Array-contains queries in Firebase - Time & Space Complexity
When using array-contains queries in Firebase, it's important to know how the time to get results changes as your data grows.
We want to understand how the number of operations grows when searching for items inside arrays.
Analyze the time complexity of the following operation sequence.
const query = firestore.collection('items')
.where('tags', 'array-contains', 'blue');
const snapshot = await query.get();
const results = snapshot.docs.map(doc => doc.data());
This code searches the 'items' collection for documents where the 'tags' array includes the value 'blue'.
- Primary operation: Querying the database to find documents with the matching array element.
- How many times: The query runs once, but internally it scans or uses an index over all documents with arrays containing the searched value.

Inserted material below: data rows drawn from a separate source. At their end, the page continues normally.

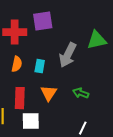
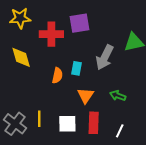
orange semicircle: (17, 64) -> (57, 75), moved
red rectangle: (20, 98) -> (94, 123), moved

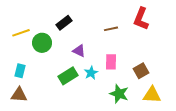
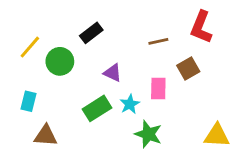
yellow line: (21, 33) -> (30, 47), turned -30
brown square: (141, 71) -> (188, 68), moved
green star: (119, 94) -> (148, 134), moved
brown triangle: (19, 95) -> (46, 136), moved

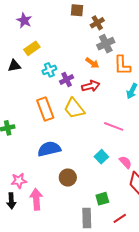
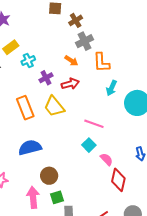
cyan cross: (49, 70) -> (28, 60), moved
cyan square: (101, 157) -> (89, 145), moved
pink arrow: (36, 199) -> (33, 197), moved
green square: (102, 199) -> (57, 197), moved

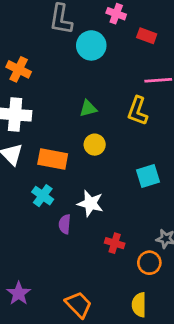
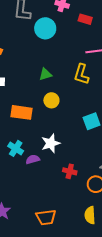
cyan cross: (43, 196) -> (16, 148), moved
white star: (90, 203) -> (51, 143), turned -30
purple semicircle: (65, 224) -> (33, 159), turned 72
orange trapezoid: (79, 305) -> (46, 217), turned 130

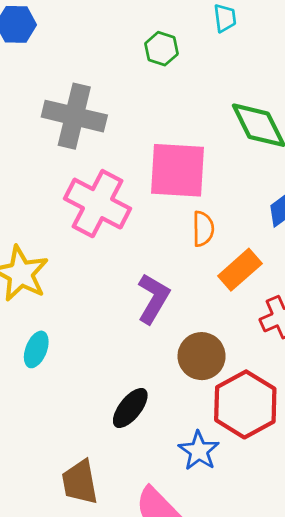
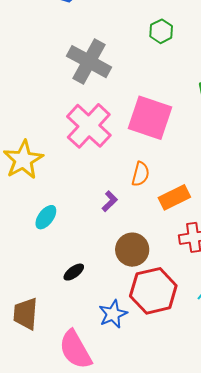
orange semicircle: (203, 229) -> (140, 174), moved
purple L-shape: (153, 298) -> (110, 201), size x0.6
cyan ellipse: (36, 349) -> (46, 217), moved
black ellipse: (130, 408) -> (74, 272), size x0.7

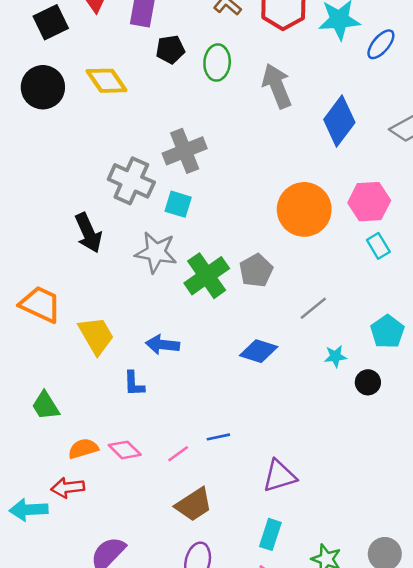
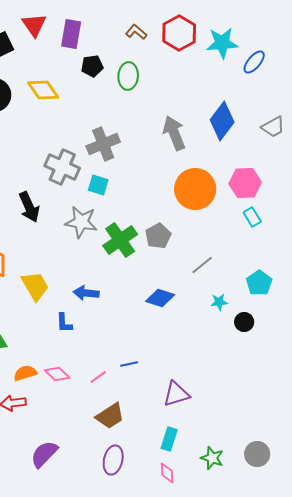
gray arrow: (277, 86) -> (174, 133), moved

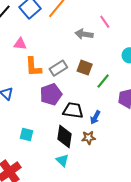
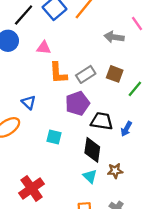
cyan square: (26, 135) -> (54, 137), moved
brown star: (89, 138) -> (115, 171), moved

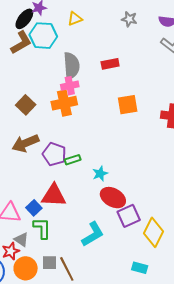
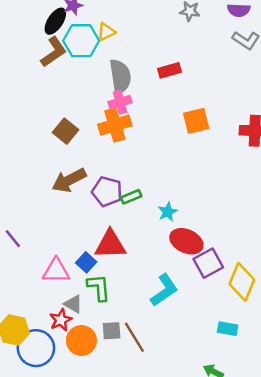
yellow triangle: (75, 19) -> (106, 32), moved

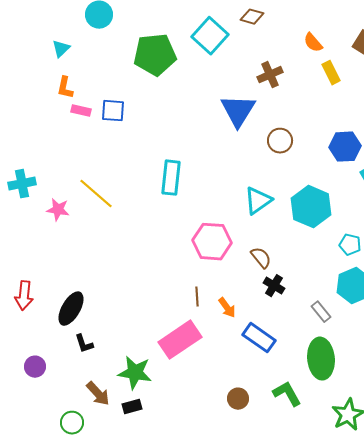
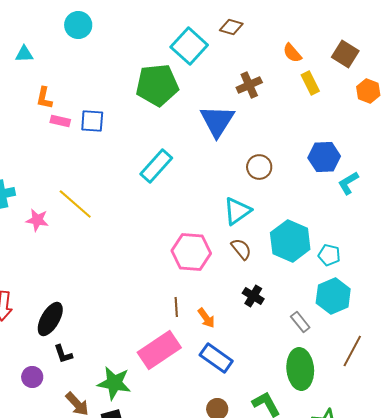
cyan triangle: (61, 49) -> (24, 54), moved, turned 42
green pentagon: (155, 55) -> (157, 85), moved
brown circle: (280, 141) -> (259, 167), moved
cyan rectangle: (171, 178) -> (156, 166), moved, turned 36
cyan hexagon: (311, 207) -> (290, 241), moved
brown semicircle: (261, 258) -> (241, 249), moved
blue rectangle: (259, 338) -> (216, 358), moved
purple circle: (35, 367) -> (32, 377), moved

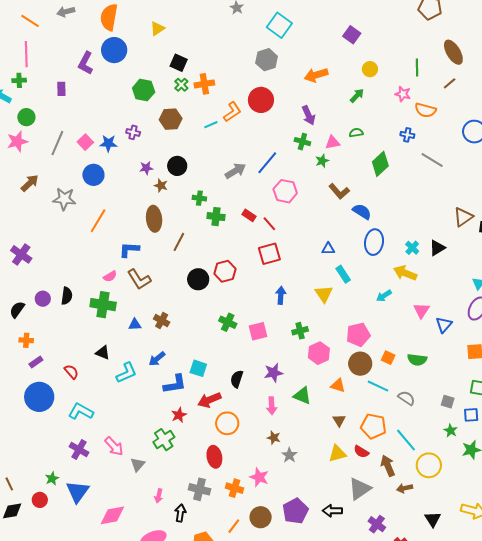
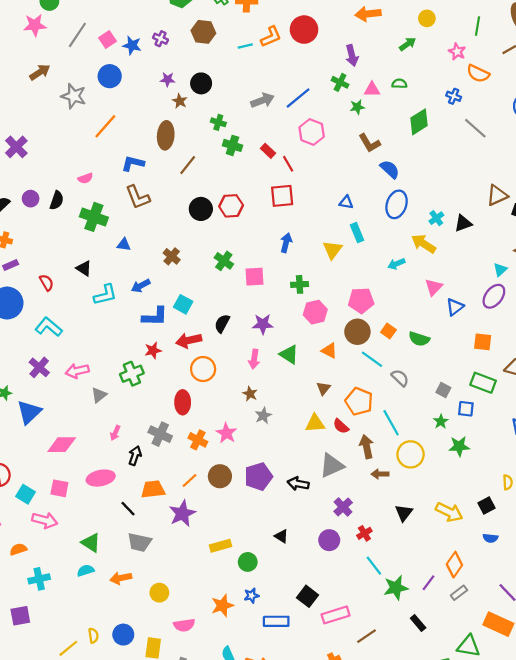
pink semicircle: (110, 276) -> (85, 178), moved
brown cross: (162, 321) -> (172, 256), moved
pink arrow: (114, 446) -> (77, 371), turned 110

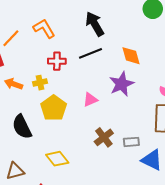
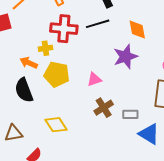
red cross: (57, 61) -> (64, 29), size x1.5
orange arrow: (14, 84) -> (29, 63), moved
pink triangle: (90, 100) -> (94, 79), moved
yellow pentagon: (54, 108) -> (57, 74), turned -30

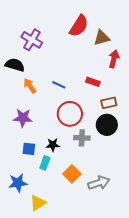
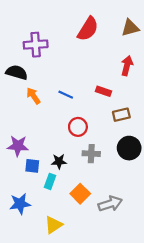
brown triangle: (102, 38) -> (130, 28), moved
purple cross: (32, 40) -> (36, 45), turned -35
red circle: (70, 114) -> (78, 127), size x0.7
purple star: (23, 118) -> (18, 146), moved
black circle: (107, 125) -> (129, 148), moved
yellow triangle: (38, 203) -> (53, 225), moved

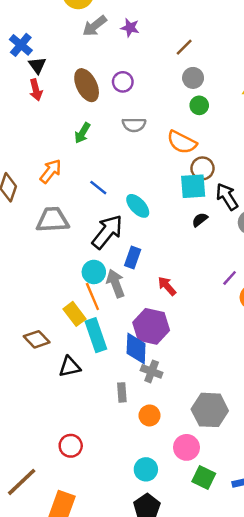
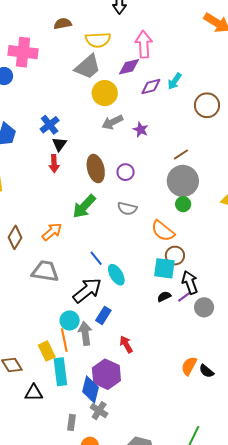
gray circle: (193, 78) -> (183, 181), size x1.8
green arrow: (82, 133) -> (84, 206), size x1.5
blue line: (98, 188) -> (96, 258), moved
purple line: (230, 278) -> (184, 297), moved

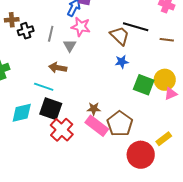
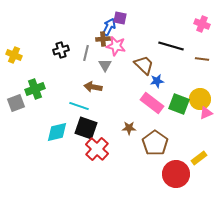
brown cross: (12, 20) -> (103, 39), moved
brown trapezoid: (120, 36) -> (144, 65), moved
pink rectangle: (97, 126) -> (152, 103), moved

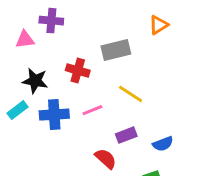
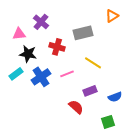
purple cross: (51, 21) -> (41, 22), moved, turned 35
pink triangle: (25, 40) -> (19, 34), moved
blue cross: (54, 115) -> (41, 77), turned -30

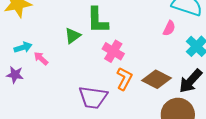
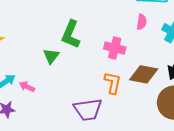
green L-shape: (98, 20) -> (71, 34), turned 40
pink cross: (113, 51) -> (115, 48), moved

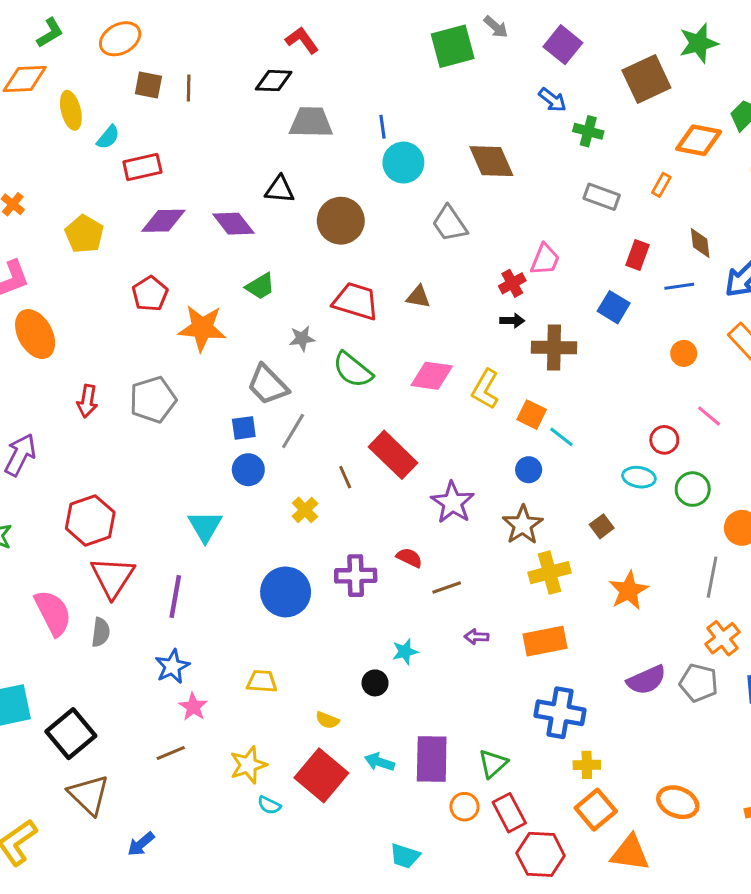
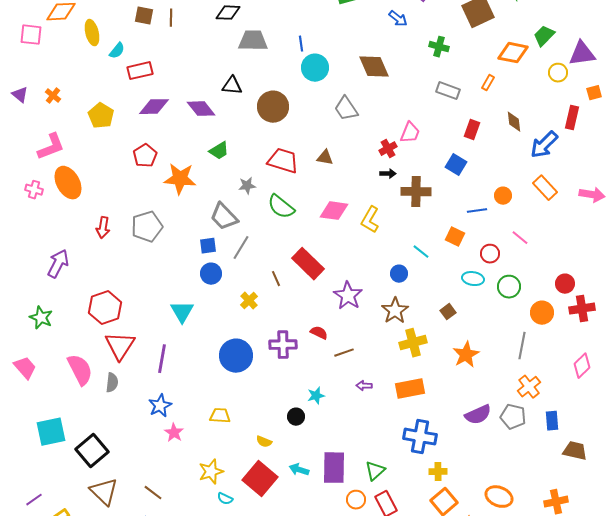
blue arrow: (552, 100) -> (398, 19), moved
blue line: (679, 286) -> (477, 211), moved
orange square: (532, 415) -> (455, 237), moved
brown line: (171, 753) -> (153, 493), moved, turned 60

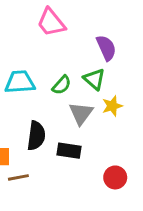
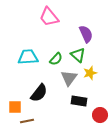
black semicircle: (36, 136) -> (39, 93), turned 30
black rectangle: (69, 151) -> (79, 101), moved
red circle: (115, 177) -> (100, 115), moved

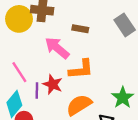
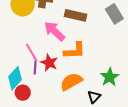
brown rectangle: (80, 29) -> (75, 15), size x1.5
pink line: (19, 72) -> (32, 53), moved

As the number of documents with arrays containing the searched value grows, the query must process more matches.
| Input Size (n) | Approx. Api Calls/Operations |
|---|---|
| 10 | About 10 documents checked or returned |
| 100 | About 100 documents checked or returned |
| 1000 | About 1000 documents checked or returned |
Pattern observation: The work grows roughly in direct proportion to the number of matching documents.
Time Complexity: O(n)
This means the time to get results grows linearly with the number of documents that contain the searched array value.
[X] Wrong: "The query time stays the same no matter how many documents match because it uses an index."
[OK] Correct: While indexes help find matches faster, the query still needs to process each matching document, so more matches mean more work.
Understanding how queries scale helps you design better data models and explain your choices clearly in real projects or interviews.
"What if we changed 'array-contains' to 'array-contains-any' with multiple values? How would the time complexity change?"